=== Supplied text ===
┌──

Skip to main content

Overview

The GovTech platform implements comprehensive monitoring using Prometheus, Grafana, and AWS CloudWatch to ensure visibility into infrastructure and application performance.

Monitoring Stack

Architecture

Application Metrics → Prometheus → Grafana Dashboards
       ↓                  ↓              ↓
  ServiceMonitor    Alert Rules    Visualizations
       ↓                  ↓
  /metrics          Alertmanager → Notifications

 AWS CloudWatch Container Insights

Components

Prometheus

Time-series metrics collection and storage with 15-day retention

Grafana

Visualization dashboards with pre-configured GovTech overview

Alertmanager

Alert routing and notification management

CloudWatch

AWS-native monitoring for EKS cluster and infrastructure

Prometheus Setup

Installation

The platform uses the kube-prometheus-stack Helm chart for complete observability:
# Add Prometheus Helm repository
helm repo add prometheus-community https://prometheus-community.github.io/helm-charts
helm repo update

# Install Prometheus stack
helm install prometheus prometheus-community/kube-prometheus-stack \
  -f monitoring/prometheus/prometheus.yaml \
  --namespace monitoring \
  --create-namespace

Configuration

Key Prometheus settings from monitoring/prometheus/prometheus.yaml:
prometheus:
  prometheusSpec:
    retention: 15d  # Keep metrics for 15 days
    storageSpec:
      volumeClaimTemplate:
        spec:
          storageClassName: gp2
          accessModes: ["ReadWriteOnce"]
          resources:
            requests:
              storage: 50Gi

ServiceMonitor for Backend

Prometheus discovers application metrics through ServiceMonitor resources:
monitoring/prometheus/backend-servicemonitor.yaml
apiVersion: monitoring.coreos.com/v1
kind: ServiceMonitor
metadata:
  name: backend-monitor
  namespace: govtech
  labels:
    release: prometheus  # Required for discovery
spec:
  selector:
    matchLabels:
      app: backend
  namespaceSelector:
    matchNames:
      - govtech
  endpoints:
    - port: http
      path: /metrics
      interval: 30s
      scrapeTimeout: 10s
The backend application must expose metrics at GET /metrics in Prometheus format using libraries like prom-client or express-prometheus-middleware.

Alert Rules

Kubernetes Alerts

Critical alerts for pod and cluster health:
Trigger: Pod restarts more than 3 times in 15 minutes
rate(kube_pod_container_status_restarts_total{
  namespace="govtech"

└──

=== Data segment ===
┌──

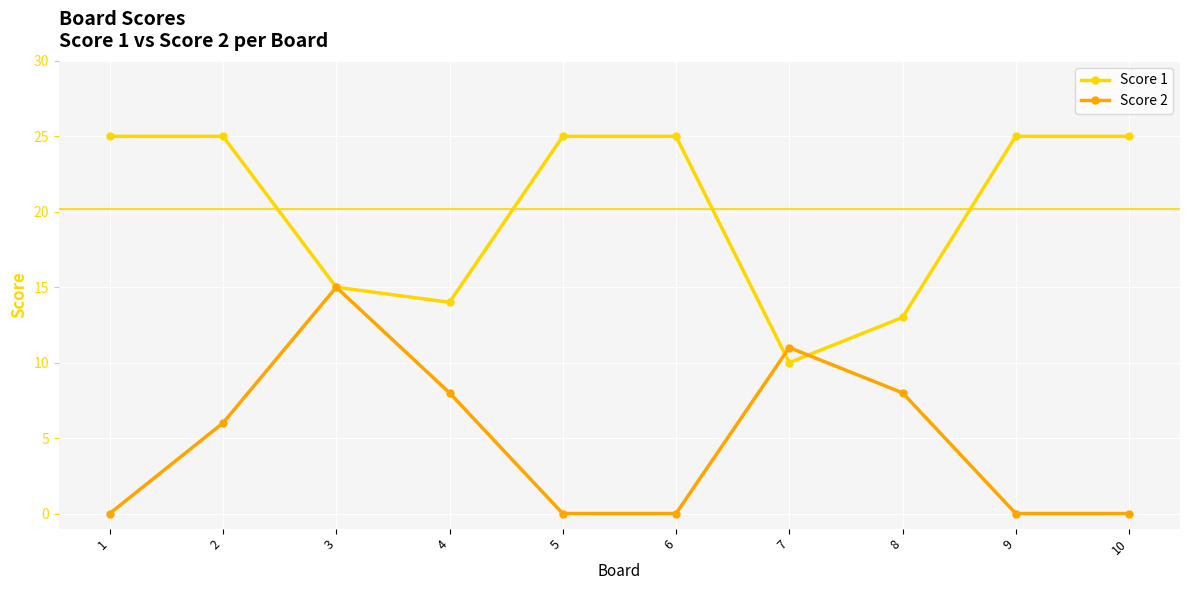

Reading left to right, extract all data points from this chart.

Score 1: 1=25	2=25	3=15	4=14	5=25	6=25	7=10	8=13	9=25	10=25
Score 2: 1=0	2=6	3=15	4=8	5=0	6=0	7=11	8=8	9=0	10=0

└──

=== Task requirements ===
- A) Write down the part of the monitoring page between "The GovTech platform" and "and application performance.", inclusive.
- B) According to the monitoring page, how long does Prometheus keep metrics?
The lines are separate material with no connection to the monitoring page.

=== Solutions below ===
- A)
The GovTech platform implements comprehensive monitoring using Prometheus, Grafana, and AWS CloudWatch to ensure visibility into infrastructure and application performance.

- B) 15 days.